Set of tasks:
1. Reproduce the acrylic painting post from "This video presented" up to and including "helped with glazes.".
2. Answer these from the acrylic painting post:
(a) What size is the canvas pad paper?
(b) What color did Murray Stewart use on his underlying canvas?
(c) What did the writer dip the brush in before picking up paint?

Page:
====================

The Forest Track

Today is my fifth painting with acrylics. I felt confident enough to choose a more complex subject, using (of course) another YouTube video. I am learning a lot by following videos, especially ones that suggest brushes and colors, as well as explain techniques.

This painting is done on Fredrix canvas pad paper, 11×14. The canvas, though already gessoed, was gessoed by me. I like that step and feel it is a good way to begin a painting, much like grinding ink prior to doing sumi-e. There is a meditative element to it.

Murray Stewart, whose video I followed, painted his underlying canvas with burnt sienna. I used red ochre and found that the color is just yummy! I live where red soil is known, so it was like seeing an old friend. That said, from there I pretty much followed through the video. About half way, Stewart mentions that the basic work was done, and details were what were needed to finish the painting. I agreed, but watched through to the end.

I have been using titanium white for mixing colors, but decided to use zinc white, as I do with gouache. For gouache, and mixing colors, it is great, but the titanium is a much better choice for mixing colors in acrylics. I am not quite sure where I will use zinc white in acrylics, but I am sure I can do some research.

This video presented me with a lot of material I enjoyed learning: making sun beams, using a fan brush for foliage, dark against light and light and against light effects. More, too, simply by doing. While painting, I found that dipping my brush in water prior to picking up paint made for better painting. The brush wasn’t sopping, and the water in the brush gave enough moisture to allow pure pigment to be spread around. I also found that this helped with glazes.

====================

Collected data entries
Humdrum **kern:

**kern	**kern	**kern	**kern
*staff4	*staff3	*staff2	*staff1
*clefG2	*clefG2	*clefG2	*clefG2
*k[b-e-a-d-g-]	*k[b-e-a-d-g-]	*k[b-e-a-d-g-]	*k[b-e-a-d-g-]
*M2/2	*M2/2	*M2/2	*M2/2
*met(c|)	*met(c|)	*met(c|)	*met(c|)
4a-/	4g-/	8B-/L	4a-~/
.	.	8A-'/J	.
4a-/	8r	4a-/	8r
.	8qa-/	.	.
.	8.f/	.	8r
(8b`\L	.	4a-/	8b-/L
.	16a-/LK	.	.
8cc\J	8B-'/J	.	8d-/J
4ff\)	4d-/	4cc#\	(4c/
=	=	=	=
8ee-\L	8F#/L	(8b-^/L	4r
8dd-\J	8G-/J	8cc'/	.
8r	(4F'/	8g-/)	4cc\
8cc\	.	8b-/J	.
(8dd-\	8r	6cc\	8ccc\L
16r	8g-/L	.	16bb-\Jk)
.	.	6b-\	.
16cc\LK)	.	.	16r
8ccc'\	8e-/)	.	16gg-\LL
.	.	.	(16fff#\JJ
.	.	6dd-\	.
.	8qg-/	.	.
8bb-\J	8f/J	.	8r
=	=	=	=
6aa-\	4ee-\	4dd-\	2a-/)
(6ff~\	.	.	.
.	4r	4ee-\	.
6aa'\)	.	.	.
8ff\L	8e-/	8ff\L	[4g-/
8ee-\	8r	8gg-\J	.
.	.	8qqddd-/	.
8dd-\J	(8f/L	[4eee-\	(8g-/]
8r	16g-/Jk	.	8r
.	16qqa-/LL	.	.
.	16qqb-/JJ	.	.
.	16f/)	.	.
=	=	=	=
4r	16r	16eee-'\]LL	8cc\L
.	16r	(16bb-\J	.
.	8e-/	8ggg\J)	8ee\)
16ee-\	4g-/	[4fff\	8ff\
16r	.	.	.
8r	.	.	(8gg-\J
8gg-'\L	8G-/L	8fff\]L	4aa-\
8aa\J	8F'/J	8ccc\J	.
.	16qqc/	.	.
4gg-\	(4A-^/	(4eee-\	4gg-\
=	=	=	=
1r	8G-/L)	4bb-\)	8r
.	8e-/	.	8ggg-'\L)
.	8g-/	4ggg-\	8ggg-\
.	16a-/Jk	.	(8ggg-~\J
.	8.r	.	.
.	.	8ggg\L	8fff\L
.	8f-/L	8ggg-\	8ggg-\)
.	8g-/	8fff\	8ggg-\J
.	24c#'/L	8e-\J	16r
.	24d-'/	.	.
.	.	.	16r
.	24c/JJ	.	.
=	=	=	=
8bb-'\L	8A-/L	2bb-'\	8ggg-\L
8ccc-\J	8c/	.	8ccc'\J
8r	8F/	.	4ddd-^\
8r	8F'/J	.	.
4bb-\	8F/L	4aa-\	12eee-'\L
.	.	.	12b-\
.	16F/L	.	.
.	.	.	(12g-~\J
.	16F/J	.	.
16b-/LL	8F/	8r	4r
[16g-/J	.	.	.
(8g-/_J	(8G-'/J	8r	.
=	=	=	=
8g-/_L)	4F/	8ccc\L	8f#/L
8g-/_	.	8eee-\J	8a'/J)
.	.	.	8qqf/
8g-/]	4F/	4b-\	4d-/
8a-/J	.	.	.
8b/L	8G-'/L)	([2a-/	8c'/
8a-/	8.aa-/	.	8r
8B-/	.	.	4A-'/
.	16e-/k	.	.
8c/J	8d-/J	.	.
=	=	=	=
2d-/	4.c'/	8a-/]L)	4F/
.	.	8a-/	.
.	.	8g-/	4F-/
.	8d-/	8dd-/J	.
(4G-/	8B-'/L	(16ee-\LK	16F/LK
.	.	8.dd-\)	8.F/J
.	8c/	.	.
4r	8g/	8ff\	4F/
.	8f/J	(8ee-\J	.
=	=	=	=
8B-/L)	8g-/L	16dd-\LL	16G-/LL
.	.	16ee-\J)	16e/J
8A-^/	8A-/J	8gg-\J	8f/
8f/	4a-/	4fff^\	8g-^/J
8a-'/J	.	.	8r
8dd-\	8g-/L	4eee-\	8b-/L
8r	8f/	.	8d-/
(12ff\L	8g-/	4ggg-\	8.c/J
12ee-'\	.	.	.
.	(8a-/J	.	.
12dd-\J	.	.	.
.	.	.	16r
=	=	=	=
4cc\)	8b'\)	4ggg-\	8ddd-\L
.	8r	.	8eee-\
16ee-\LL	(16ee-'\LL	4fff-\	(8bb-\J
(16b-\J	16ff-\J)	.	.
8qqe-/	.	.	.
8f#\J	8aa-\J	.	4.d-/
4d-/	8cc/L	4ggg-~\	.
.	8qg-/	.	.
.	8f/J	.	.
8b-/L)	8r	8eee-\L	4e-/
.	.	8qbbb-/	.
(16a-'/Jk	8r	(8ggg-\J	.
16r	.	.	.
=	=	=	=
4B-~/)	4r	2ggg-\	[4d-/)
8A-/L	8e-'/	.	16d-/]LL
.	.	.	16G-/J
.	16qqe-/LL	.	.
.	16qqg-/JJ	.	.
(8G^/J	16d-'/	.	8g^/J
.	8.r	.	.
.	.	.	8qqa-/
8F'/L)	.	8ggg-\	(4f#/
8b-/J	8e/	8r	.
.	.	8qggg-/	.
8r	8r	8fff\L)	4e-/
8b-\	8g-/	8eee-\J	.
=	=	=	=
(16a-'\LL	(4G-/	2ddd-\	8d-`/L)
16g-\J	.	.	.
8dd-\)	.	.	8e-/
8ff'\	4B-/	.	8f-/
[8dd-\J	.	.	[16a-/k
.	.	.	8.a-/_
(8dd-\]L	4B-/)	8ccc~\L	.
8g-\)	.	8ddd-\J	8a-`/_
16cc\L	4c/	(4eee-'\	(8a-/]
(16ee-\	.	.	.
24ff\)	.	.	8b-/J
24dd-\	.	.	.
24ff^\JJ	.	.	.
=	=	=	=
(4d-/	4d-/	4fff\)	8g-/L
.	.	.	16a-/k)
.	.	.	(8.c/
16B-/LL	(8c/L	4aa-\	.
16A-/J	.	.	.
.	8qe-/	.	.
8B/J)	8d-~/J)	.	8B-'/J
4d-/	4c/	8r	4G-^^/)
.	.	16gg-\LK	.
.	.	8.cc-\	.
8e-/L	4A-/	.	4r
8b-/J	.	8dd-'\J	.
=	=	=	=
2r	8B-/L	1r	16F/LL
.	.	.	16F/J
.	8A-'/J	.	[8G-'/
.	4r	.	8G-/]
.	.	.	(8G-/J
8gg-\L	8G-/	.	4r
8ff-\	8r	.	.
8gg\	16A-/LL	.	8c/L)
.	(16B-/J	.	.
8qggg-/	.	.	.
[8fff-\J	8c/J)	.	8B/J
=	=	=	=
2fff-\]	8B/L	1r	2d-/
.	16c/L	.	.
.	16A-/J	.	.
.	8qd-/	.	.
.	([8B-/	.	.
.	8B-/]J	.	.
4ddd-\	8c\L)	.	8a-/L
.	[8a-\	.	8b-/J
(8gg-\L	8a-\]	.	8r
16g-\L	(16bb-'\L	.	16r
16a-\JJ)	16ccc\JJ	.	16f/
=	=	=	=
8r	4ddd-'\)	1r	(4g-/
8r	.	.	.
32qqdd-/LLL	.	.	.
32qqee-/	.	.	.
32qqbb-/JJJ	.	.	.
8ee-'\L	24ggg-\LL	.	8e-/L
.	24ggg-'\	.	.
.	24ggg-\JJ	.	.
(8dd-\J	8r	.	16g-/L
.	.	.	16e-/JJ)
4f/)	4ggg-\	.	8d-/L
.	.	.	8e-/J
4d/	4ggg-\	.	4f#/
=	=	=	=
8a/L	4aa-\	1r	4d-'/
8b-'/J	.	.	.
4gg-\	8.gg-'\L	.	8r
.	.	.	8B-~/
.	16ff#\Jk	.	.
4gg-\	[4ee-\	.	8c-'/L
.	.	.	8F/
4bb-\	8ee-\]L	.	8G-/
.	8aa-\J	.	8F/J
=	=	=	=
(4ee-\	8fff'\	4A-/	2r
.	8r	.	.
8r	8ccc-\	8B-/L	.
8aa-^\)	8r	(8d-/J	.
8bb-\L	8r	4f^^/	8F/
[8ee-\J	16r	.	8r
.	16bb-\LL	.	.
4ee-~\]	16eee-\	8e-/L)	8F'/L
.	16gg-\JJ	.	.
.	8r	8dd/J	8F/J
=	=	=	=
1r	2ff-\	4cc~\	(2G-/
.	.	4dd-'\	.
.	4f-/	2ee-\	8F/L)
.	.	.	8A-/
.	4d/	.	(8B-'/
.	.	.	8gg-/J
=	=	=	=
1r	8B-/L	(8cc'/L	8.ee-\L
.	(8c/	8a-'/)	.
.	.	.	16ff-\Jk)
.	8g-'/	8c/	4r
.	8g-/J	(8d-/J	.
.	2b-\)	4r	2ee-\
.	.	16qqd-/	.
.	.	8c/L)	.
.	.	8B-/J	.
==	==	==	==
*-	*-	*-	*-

====================

Solutions to each task:
1.
This video presented me with a lot of material I enjoyed learning: making sun beams, using a fan brush for foliage, dark against light and light and against light effects. More, too, simply by doing. While painting, I found that dipping my brush in water prior to picking up paint made for better painting. The brush wasn’t sopping, and the water in the brush gave enough moisture to allow pure pigment to be spread around. I also found that this helped with glazes.

2.
(a) 11×14
(b) Burnt sienna
(c) Water